** The tasks **
• A. In the publicist essay, what was rented in New York for the 1993 announcement?
• B. Carry on the publicist essay, picking up after its final sentence.

** Passage **
## start
Mudsock Heights

Mudsock Heights

Here's the scene during one of Tuesday's live reports. The trailer at right will lift the container at left and drive under it. (Credit: Dennis E. Powell)

This Time, It Went Perfectly

By Dennis E. Powell | Posted at 9:53 PM

You may have seen “America’s Sweethearts,” the 2001 movie about the life of a motion picture publicist.

To most people it is a cute and funny romantic comedy. To anyone who has ever been in the publicity business, it is a documentary.

I say this as someone who has worked as a publicist from time to time during a meandering career. For every win there are a hundred losses; for every time a release or press contact results in serious coverage there are scores of “news” releases that might as well have been sent directly to the spam directory.

Over the course of a once-typical, now-weird career, my work has sometimes been as the writer of news releases for a large publicity company. Occasionally I’ve taken on a whole account. Interspersing this through my real jobs of reporting, in which publicists are ground to dust when they’re not ignored entirely, has always felt a little strange, as if serving one day on the firing squad and the next day as the execution’s guest of honor. It’s important always to remember which one you are today. You can guess which I’d rather be.

Oh, and things can and do go spectacularly wrong. In 1993 I was asked to publicize an event announcing a cooperative enterprise involving a top-of-the-charts musician and his very famous then-wife, and a mostly beloved world leader. What was that enterprise? I don’t know, and I don’t think I ever knew. (In retrospection, I’m not sure anybody ever knew.) Anyway a big theater in New York was rented for the announcement, and there was a satellite link to the West Coast (a very expensive thing at the time), and it was all going to be spectacular. I sent out releases. I phoned reporters. I did, I think, pretty much everything that could be done. And . . .

Nobody showed up. The whole thing was a dismal failure. The project was to the best of my knowledge never heard of again (which, given the rollout, means it was never heard of in the first place). The music star and his model wife divorced. The world leader now tends his roses or something. I don’t think it was my fault, but they might disagree.
## end
** Supplied entries **
## start
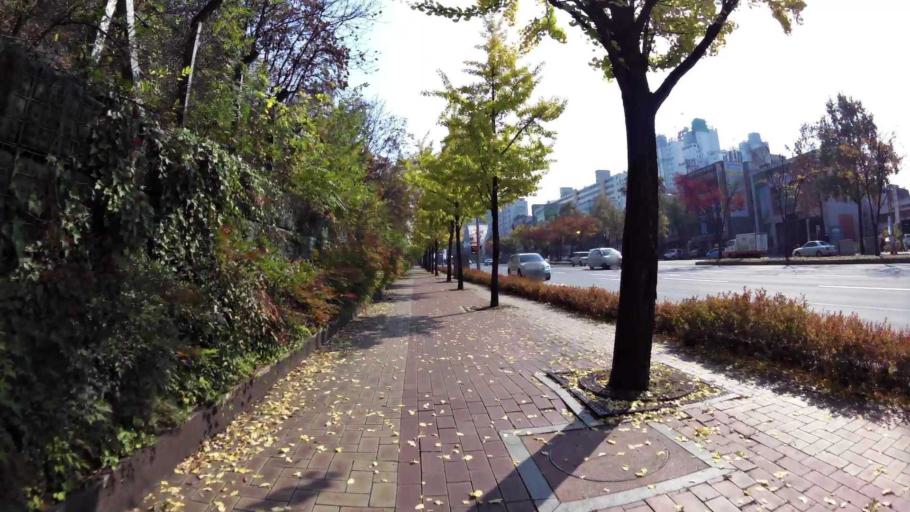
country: KR
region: Daegu
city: Daegu
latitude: 35.8561
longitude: 128.6521
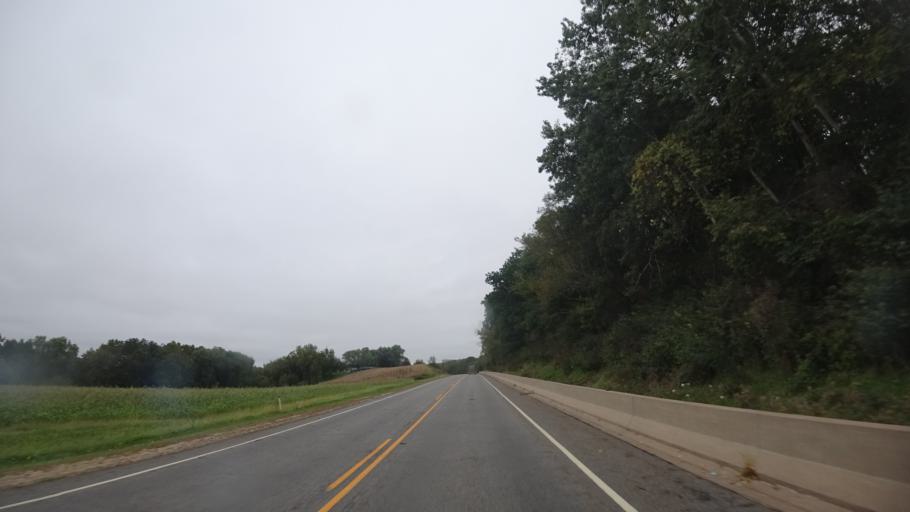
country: US
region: Wisconsin
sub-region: Crawford County
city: Prairie du Chien
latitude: 43.0521
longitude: -90.9770
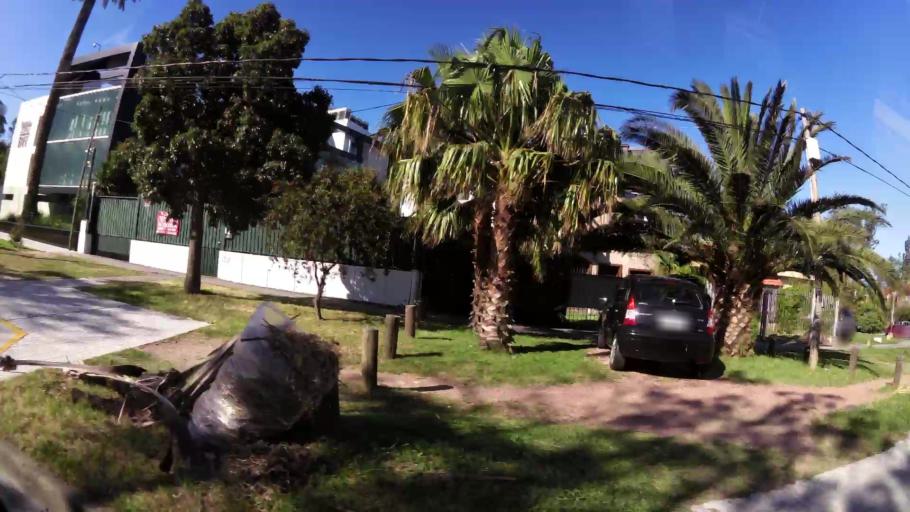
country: UY
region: Canelones
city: Paso de Carrasco
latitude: -34.8872
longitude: -56.0804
## end
** Solved tasks **
• A. A big theater

• B.
Some years later I was press agent for a group of clients that included a well-known touring band. It was a grind for all involved: I’d send releases to the media in advance of appearances. Some newspapers would request interviews. Some radio stations would want in-studio interviews, preferably with the guys bringing their instruments. The guys complained about answering the same questions from different mouths day after day. They were right.

The concerts were well attended, though I cannot prove that my efforts and theirs ever sold a single ticket. Then one day I heard about a hardware store in upstate New York that was decorated in homage to the band — the owner was a real fan. As it happened, the band was to play Poughkeepsie, the nearby city, in a few days. An idea was hatched: We’d have the tour bus roll up, unannounced, and the guys would get out and go shopping at the hardware store, surprising its adoring owner. By some miracle, we were able to keep it secret; I told a reporter for the Poughkeepsie Journal and his photographer about it, of course, but otherwise we kept it on what has come to be called the down low. And it all came together perfectly. The result was a front-page lead story in the biggest paper in town. Everyone loved the band because of it.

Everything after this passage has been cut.